Por otra parte, si las cajas no obtienen el capital privado preciso para fortalecer sus balances y alcanzar los ratios de capital exigidos por Basilea III, que no lo conseguirán, el gobierno aportará fondos para lograr ese objetivo, eso sí, forzando a las cajas a convertirse en bancos. En suma se nacionalizará una parte sustancial del sistema financiero español con un plazo de vencimiento en otoño. Este planteamiento es suicida por dos razones básicas: primera, porque reduce los incentivos de los gestores de las cajas para hacer los deberes porque si no lo hacen Papá Estado les salvará de la quiebra; segunda, como nadie se cree que las cajas obtendrán capital privado de aquí a después del verano, la presión de los mercados sobre el sistema financiero español van a arreciar. Si el BBVA y el Santander tienes dificultades para obtener recursos de los mercados, imagínense los que tendrá la caja de “Bollullos del Condado”, licencia verbal permisible.

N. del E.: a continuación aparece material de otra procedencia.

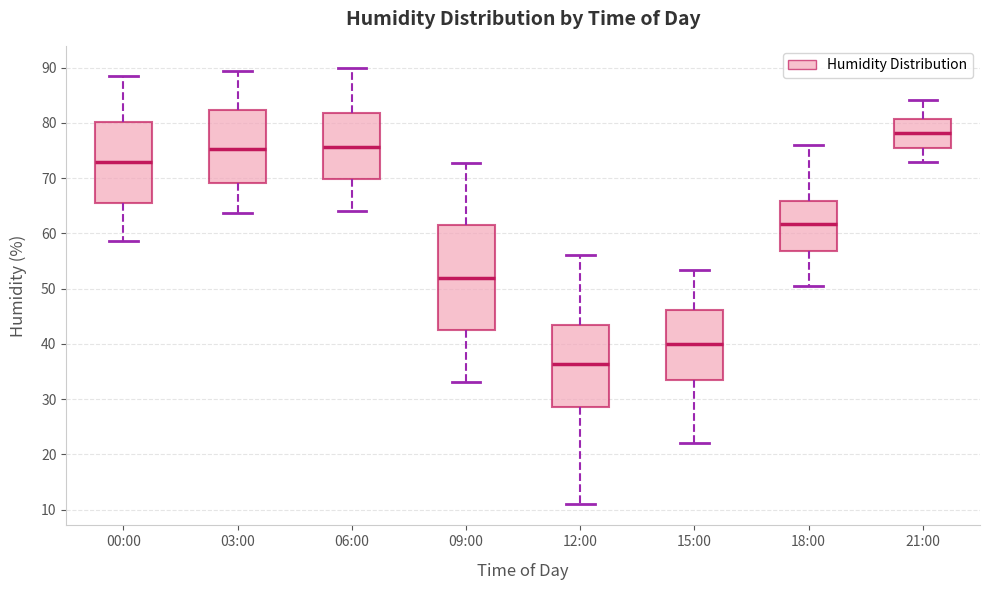

Reading left to right, transcribe this box plot: for each box, give where its median line is, the range the box spans, and where its two whiskers end, as read against the y-axis. The values are not printed on the chart, so give them approximately, as read against the axis.

00:00: median 73, box 66 to 80, whiskers 59 to 88
03:00: median 75, box 69 to 82, whiskers 64 to 89
06:00: median 76, box 70 to 82, whiskers 64 to 90
09:00: median 52, box 43 to 61, whiskers 33 to 73
12:00: median 36, box 29 to 43, whiskers 11 to 56
15:00: median 40, box 34 to 46, whiskers 22 to 53
18:00: median 62, box 57 to 66, whiskers 50 to 76
21:00: median 78, box 75 to 81, whiskers 73 to 84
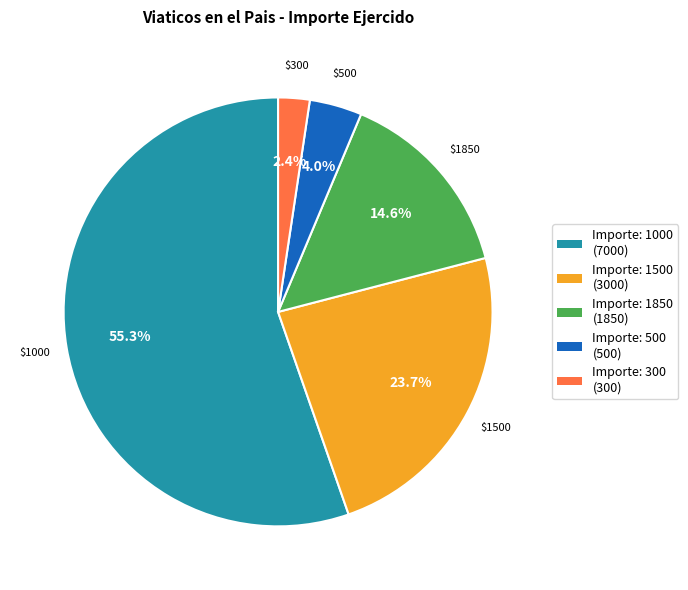

Is there a majority slice in this chart?

Yes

Al mismo tiempo, el cálculo de los fondos públicos necesarios para recapitalizar las cajas que no consigan hacerlo por sí mismas se ha cifrado en 20.000 millones de euros, lo que resulta un ejercicio de finanzas-ficción ya que no existe ninguna seguridad sobre cuáles son los estados financieros reales de las cajas de ahorro. La opacidad sobre este asunto es clamorosa, lo que hace preguntarse qué hace el Banco de España. Si a estas alturas no sabe cuál es el agujero de las cajas es para echarse a temblar y si lo sabe y no lo dice es peor. La incertidumbre sobre este extremo es tan grande que, cometido el error de haber cuantificado el montante de la ayuda, debería haberse establecido uno más elevado, que a la vista de toda la información disponible y del sentimiento de los mercados, es muy superior a los 20.000 millones anunciados por el gabinete socialista.

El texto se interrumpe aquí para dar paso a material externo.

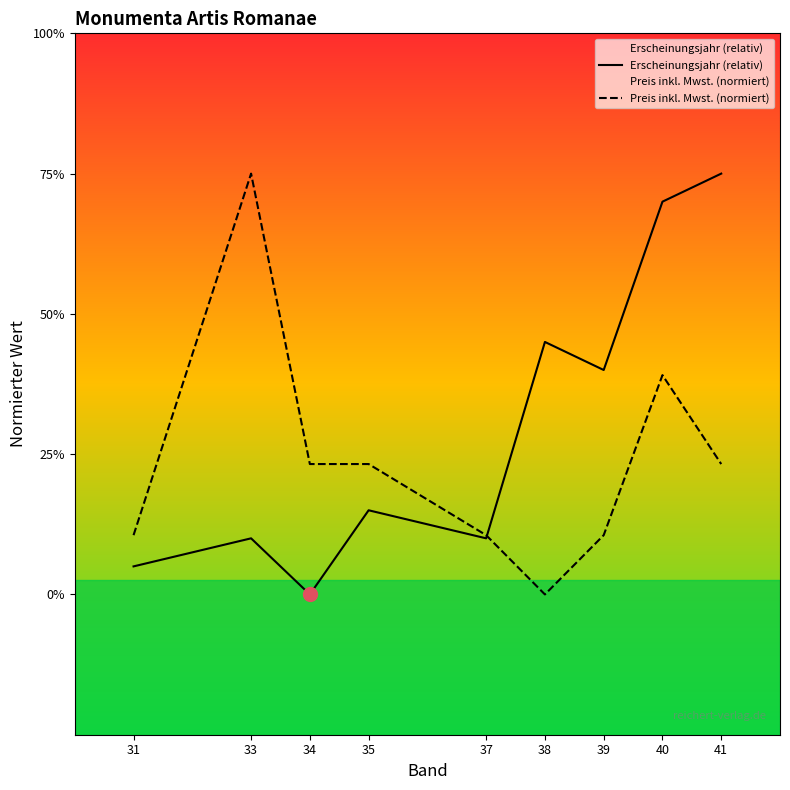

Reading left to right, list all the values displayed in this chart.

Erscheinungsjahr (relativ): 31=1.0	33=2.0	34=0.0	35=3.0	37=2.0	38=9.0	39=8.0	40=14.0	41=15.0
Preis inkl. Mwst. (normiert): 31=2.1	33=15.0	34=4.6	35=4.6	37=2.1	38=0.0	39=2.1	40=7.8	41=4.6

Salvo sorpresas y si la situación aguanta hasta el otoño, extremo improbable, la estrategia del gabinete conduce a la nacionalización de una parte muy significativa de las cajas, probablemente de dos tercios de las mismas. Si esto ocurre y ocurrirá, el coste de la intervención será sin duda muy superior a los 20.000 millones de euros. En consecuencia se habrá perdido un tiempo precioso para sanear las cajas y, obviamente, conseguir ese objetivo costará más y, en el mejor de los casos, creará tensiones muy fuertes sobre el conjunto del sistema financiero durante el período de interregno. Persistirá la incapacidad del mercado de distinguir entre entidades solventes y viables y las que no lo son. Esto es de una extraordinaria gravedad.

En estos momentos, cualquier proceso creíble y serio de saneamiento del sistema financiero exige en primer lugar un afloramiento de las pérdidas del sector; en segundo lugar, una brutal reducción de costes estructurales; en tercer lugar, la destitución de los gestores que han situado las cajas en una posición de insolvencia; en cuarto lugar, una radical despolitización de esas entidades crediticias y en quinto lugar, una masiva inyección de fondos públicos para capitalizarlas y posteriormente privatizarlas. Sin esos pasos previos, nadie se va a creer que se soluciona el problema y los mercados seguirán cerrados para las cajas con dos resultados: la quiebra de muchas de ellas y la imposibilidad de normalizar el funcionamiento del sistema crediticio.

Después de tres años de crisis financiera global y de la existencia de mil y una experiencias internacionales sobre cuáles han sido las estrategias que han tenido éxito y cuáles no en los procesos de saneamiento de la banca, parece increíble que el Gobierno y el Banco de España hayan optado por esta fórmula.